Critique : Outrage – Le retour du roi

Affiche du film Outrage sur laquelle Takeshi Kitano est pris en contre-plongée et pointe son arme vers l'objectif.

Depuis l’excellent Zatôichi, Takeshi Kitano nous a concocté une trilogie auteuriste (Glory to the filmaker, Takeshi’s, Achille et la tortue) qui a reçu des critiques mitigées mais qui était cependant représentative de la volonté d’innovation et des questionnements artistiques du bonhomme. En 2010, il a décidé de revenir à son genre de prédilection, celui qu’il a sublimé dans des longs métrages tels que Sonatine, Hana Bi ou Aniki mon frère, le film de yakuzas.

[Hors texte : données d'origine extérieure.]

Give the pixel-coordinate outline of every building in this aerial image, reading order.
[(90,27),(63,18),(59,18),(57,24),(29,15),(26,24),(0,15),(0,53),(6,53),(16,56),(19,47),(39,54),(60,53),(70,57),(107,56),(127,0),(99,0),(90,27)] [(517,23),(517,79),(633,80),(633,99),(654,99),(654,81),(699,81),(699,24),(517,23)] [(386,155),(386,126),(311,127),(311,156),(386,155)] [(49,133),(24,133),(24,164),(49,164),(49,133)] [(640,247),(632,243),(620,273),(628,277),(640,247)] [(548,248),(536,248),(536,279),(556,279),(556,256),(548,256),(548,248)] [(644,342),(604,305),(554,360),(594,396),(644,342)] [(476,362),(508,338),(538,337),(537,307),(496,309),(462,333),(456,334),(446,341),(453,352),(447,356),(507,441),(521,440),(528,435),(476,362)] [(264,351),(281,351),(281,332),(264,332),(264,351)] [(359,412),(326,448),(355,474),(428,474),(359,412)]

Dans ce retour aux sources, nous suivons la déconstruction d’un clan à travers de multiples trahisons, massacres et divisions. Beat Takeshi y interprète Otomo, un yakuza qui a pour ordre de détruire le clan Murase car le chef de ce dernier a un lien de fraternité avec Ikemoto, le chef d’Otomo, et cette alliance ne plaît pas du tout au grand Président, Sanno-kai. N’hésitez pas à relire ce paragraphe une deuxième fois et rassurez-vous, ce n’est pas très clair pour nous non plus.

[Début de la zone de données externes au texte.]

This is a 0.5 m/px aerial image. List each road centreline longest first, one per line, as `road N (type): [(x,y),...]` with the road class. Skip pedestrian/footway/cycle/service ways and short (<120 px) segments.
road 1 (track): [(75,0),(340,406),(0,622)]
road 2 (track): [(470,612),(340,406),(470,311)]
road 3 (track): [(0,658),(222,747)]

Outrage est à la fois très simple et très complexe. Simple dans le sens où le long métrage n’est qu’une succession de tueries, de retournements de situation ultra-violents et l’on constate immédiatement que Kitano n’a rien perdu de son talent pour mettre en scène des carnages. Complexe car son film est plus profond qu’il n’en a l’air. Si tous les événements du scénario suivent une ligne directrice logique, Kitano utilise un ton ironique inattendu en montrant les rouages d’une organisation qui court à sa perte. Conclusion d’un genre qu’il a exploré sous de nombreux aspects ? Mélancolie d’une époque révolue ? On ne sait pas vraiment ce qui motive le cinéaste, et même si Outrage est loin d’être son œuvre la plus mémorable, elle n’en demeure pas moins aboutie et subtile.

Photo de Takeshi Kitano dans Outrage qui s'apprête à éliminer un yakuza dans une salle de bains.

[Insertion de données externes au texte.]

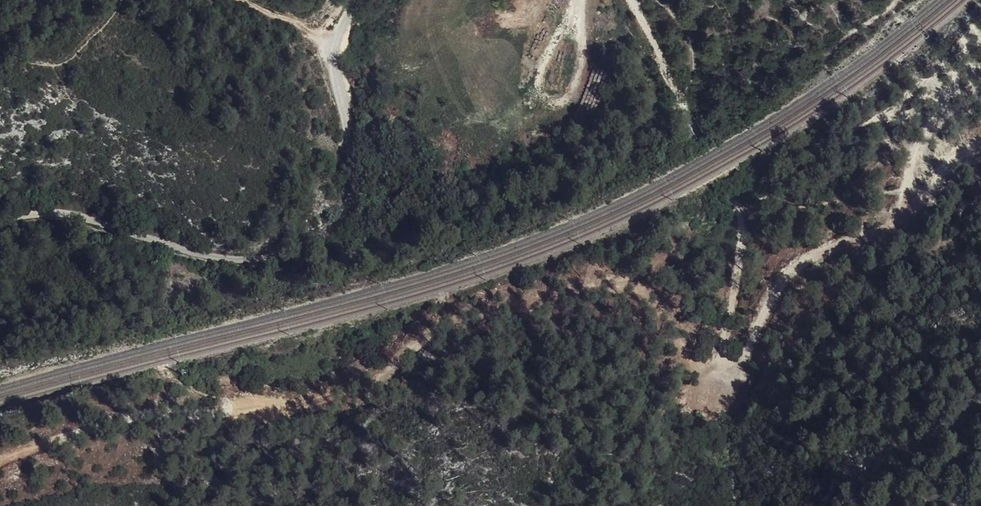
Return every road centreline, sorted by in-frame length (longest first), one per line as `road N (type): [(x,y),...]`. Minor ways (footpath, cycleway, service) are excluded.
road 1 (track): [(0,462),(132,418),(353,389),(402,367),(422,338),(616,281),(654,300),(699,360),(732,367)]
road 2 (track): [(629,0),(748,222),(727,337),(732,367),(753,352),(770,307),(814,254),(920,216),(952,155),(980,144)]
road 3 (unclassified): [(356,0),(335,41),(353,100),(350,190),(332,226),(246,257),(50,212),(0,219)]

Kitano filme une hiérarchie qui part complètement en sucette. Finies la loyauté qui unissait les clans et la fraternité à toute épreuve qui faisaient la beauté d’Aniki mon frère. Ici, tout le monde se met des bâtons dans les roues et paradoxalement, personne ne surveille ses arrières. Nous avons l’impression que Kitano voit les yakuzas comme une bande d’imbéciles qui se croient plus malins que les autres. Et pour ponctuer le tout, il fait s’en sortir les plus lâches. Le second degré n’est jamais explicite et tout l’aspect ultra-réaliste des tueries qui s’enchaînent finit par devenir absurde. C’est d’ailleurs ce qui fait le charme d’Outrage.

Avec sa réalisation lente, Kitano prend son temps et il faut avouer qu’il a été difficile pour nous de rentrer pleinement dans le sujet. Nous avons fini par nous prendre au jeu et heureusement car la dernière demi-heure est assez passionnante. Certains plans sont géniaux et nous sommes convaincus que Beat Takeshi restera l’un des meilleurs réalisateurs japonais contemporains.

Brutal, sanglant, Outrage est le retour d’un cinéaste à ce qu’il sait faire de mieux. Même s’il déçoit légèrement et peine à capter notre attention, le dernier long métrage de Kitano est tout de même indispensable pour les amateurs et offre un bon moyen à ceux qui ne le connaissent pas de découvrir son style et sa maîtrise inépuisables.